He described what he needed help with: changing underscores to hyphens, changing uppercase to lowercase, and mapping ‘messy’ values with typos to the ‘correct’ values. I started by visualizing the code that I would write for this using R, starting from the functions I would typically use, to the order of the logic. I then asked him what tool he had used to clean the data previously. He answered, “Tableau.”

When all you have is a hammer, everything looks like a nail. His preferred hammer is Tableau, my preferred hammer is R. In this case, the data cleaning was a sort of a one-off task, so the tools were pretty interchangeable. I have another coworker who I’m sure would use Analytics Canvas to solve such a problem, others that would use Excel- there are a plethora of different tools available to choose from.

However, there are many situations where one tool wins as the ‘right’ tool for a job, and using the right tool can lead to extreme time saving. Here are three considerations for evaluating tools:

Which step of the analysis process is it for? I.e. What are you trying to do or solve for?

This is the most obvious question. You don’t just want a hammer for the sake of owning a hammer, you want a hammer to, say, put up some nails to hang a painting. If you are looking for a tool at all, you probably already have a problem you are trying to solve.

At what stage of the analysis process does your need fit into: data cleaning, model building, analysis, visualization…? What specific problems does it need to be able to solve, and what are the specific integrations that will allow it to make your job easier?

Once you have defined the problem at hand, you move onto vendor selection. For example, once you decide that you need a tool for attribution, then you must go through the vendor selection process (some questions to ask potential attribution providers). You must then determine which platform or programming language will best suit your needs and skill set.

Clearly defining what you are trying to solve helps you determine what type of tool you need, and then you have to dig deeper into which provider.

 Is it a one-time task, or will it repeat?

If the task only needs to run one time, it is usually best to stick to the tools you already have access to and know how to use.  You won’t benefit by spending lots of time learning a new tool, automating the task, and so on, unless it is going to run multiple times.

However, if the task has to be done on a regular basis, it might be worthwhile to assess new tools and invest in training on how to use the new tool, or bringing in a fellow coworker who already knows how to use it. Setting up the task to run more automatically can save time and money in the long run.

 Is the dataset large, or is it small?

If the dataset is relatively small, executing the task manually may be quicker than setting up the logic to run it programmatically. However, when working with very large data sets, you will likely have to select a tool that can accommodate it. For example, you can only open a CSV with less than 1,048,576 rows in Excel, so if you have more data than that you will have to find a different tool to work with.

Further, some tasks can take a very long time to run when working with big data. Will you need to run it on a server to get the task to run in a reasonable amount of time?

Consider the size of the data you’re working with when selecting a tool.


The main point of all of this is that there are so many tools in use for analytics, data visualization, data processing and so on. Sometimes, they can be interchangeable, and oftentimes, the time spent learning how to use the ‘better’ tool will negate any of the actual benefits of using the new and improved tool. However, often the ‘better’ tool is overwhelmingly superior since learning it or bringing in someone who already knows it can be a huge benefit to the organization.

So, rather than just picking up your favorite hammer, first take the time to do a quick assessment of which tool is best for the job at hand, and always be open to learning what other tools your coworkers are using to solve their problems so you can continue to expand your own toolbox.

Exercise objective :: Duplicate the passage of the article on choosing data tools from "However, there are" to "your job easier?", word for word. The listing comes from a separate source, unrelated to the article.

Entries shown ::
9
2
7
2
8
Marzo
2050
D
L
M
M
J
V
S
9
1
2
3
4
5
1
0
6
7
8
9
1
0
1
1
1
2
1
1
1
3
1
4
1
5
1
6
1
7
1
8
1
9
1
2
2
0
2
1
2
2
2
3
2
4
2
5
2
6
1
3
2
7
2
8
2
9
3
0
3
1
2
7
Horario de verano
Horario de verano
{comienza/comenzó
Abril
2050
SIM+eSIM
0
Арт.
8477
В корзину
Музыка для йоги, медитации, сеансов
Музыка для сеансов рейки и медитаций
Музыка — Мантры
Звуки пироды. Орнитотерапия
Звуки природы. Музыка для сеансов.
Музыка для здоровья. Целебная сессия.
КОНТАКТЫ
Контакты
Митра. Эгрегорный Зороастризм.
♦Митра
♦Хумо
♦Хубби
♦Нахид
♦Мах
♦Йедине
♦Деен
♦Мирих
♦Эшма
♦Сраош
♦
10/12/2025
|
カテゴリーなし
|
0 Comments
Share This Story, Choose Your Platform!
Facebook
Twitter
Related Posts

* * *

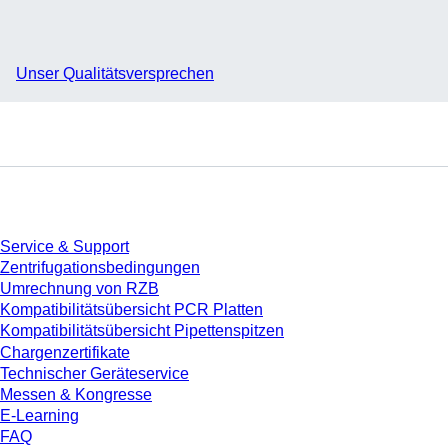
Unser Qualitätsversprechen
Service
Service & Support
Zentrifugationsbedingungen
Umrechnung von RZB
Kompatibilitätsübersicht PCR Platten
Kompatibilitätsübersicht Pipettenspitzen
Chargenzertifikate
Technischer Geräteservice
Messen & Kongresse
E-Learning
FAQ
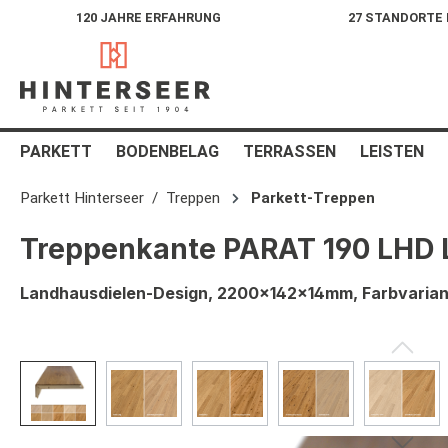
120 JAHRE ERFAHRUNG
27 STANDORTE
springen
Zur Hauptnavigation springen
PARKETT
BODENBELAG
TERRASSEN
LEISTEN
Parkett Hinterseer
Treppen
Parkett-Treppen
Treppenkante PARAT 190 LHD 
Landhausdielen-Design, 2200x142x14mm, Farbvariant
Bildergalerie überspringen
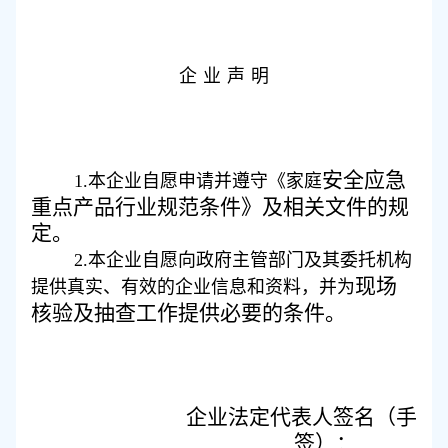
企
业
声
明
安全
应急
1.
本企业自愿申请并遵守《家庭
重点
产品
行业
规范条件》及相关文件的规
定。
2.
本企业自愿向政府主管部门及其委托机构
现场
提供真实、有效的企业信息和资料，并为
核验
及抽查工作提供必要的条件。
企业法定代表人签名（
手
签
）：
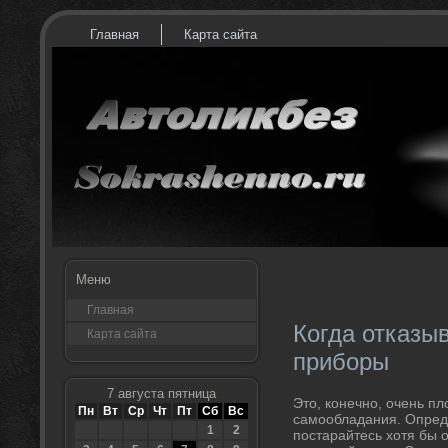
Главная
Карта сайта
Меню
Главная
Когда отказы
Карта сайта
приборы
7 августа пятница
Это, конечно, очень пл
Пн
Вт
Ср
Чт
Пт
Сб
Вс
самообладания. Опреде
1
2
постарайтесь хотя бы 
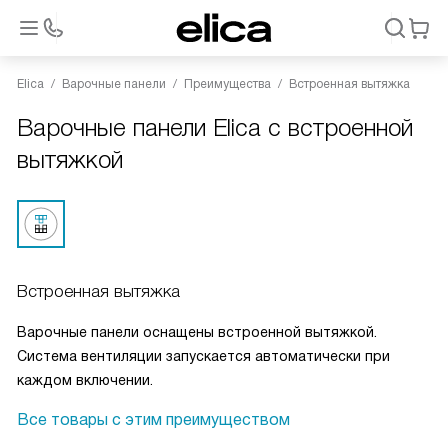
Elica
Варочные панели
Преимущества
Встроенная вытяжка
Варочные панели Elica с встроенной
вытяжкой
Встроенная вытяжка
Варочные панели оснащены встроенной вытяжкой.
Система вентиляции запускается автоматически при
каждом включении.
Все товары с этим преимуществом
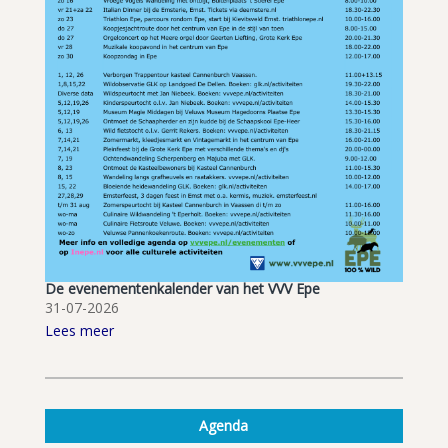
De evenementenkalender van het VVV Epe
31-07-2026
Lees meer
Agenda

Response ::
However, there are many situations where one tool wins as the ‘right’ tool for a job, and using the right tool can lead to extreme time saving. Here are three considerations for evaluating tools:

Which step of the analysis process is it for? I.e. What are you trying to do or solve for?

This is the most obvious question. You don’t just want a hammer for the sake of owning a hammer, you want a hammer to, say, put up some nails to hang a painting. If you are looking for a tool at all, you probably already have a problem you are trying to solve.

At what stage of the analysis process does your need fit into: data cleaning, model building, analysis, visualization…? What specific problems does it need to be able to solve, and what are the specific integrations that will allow it to make your job easier?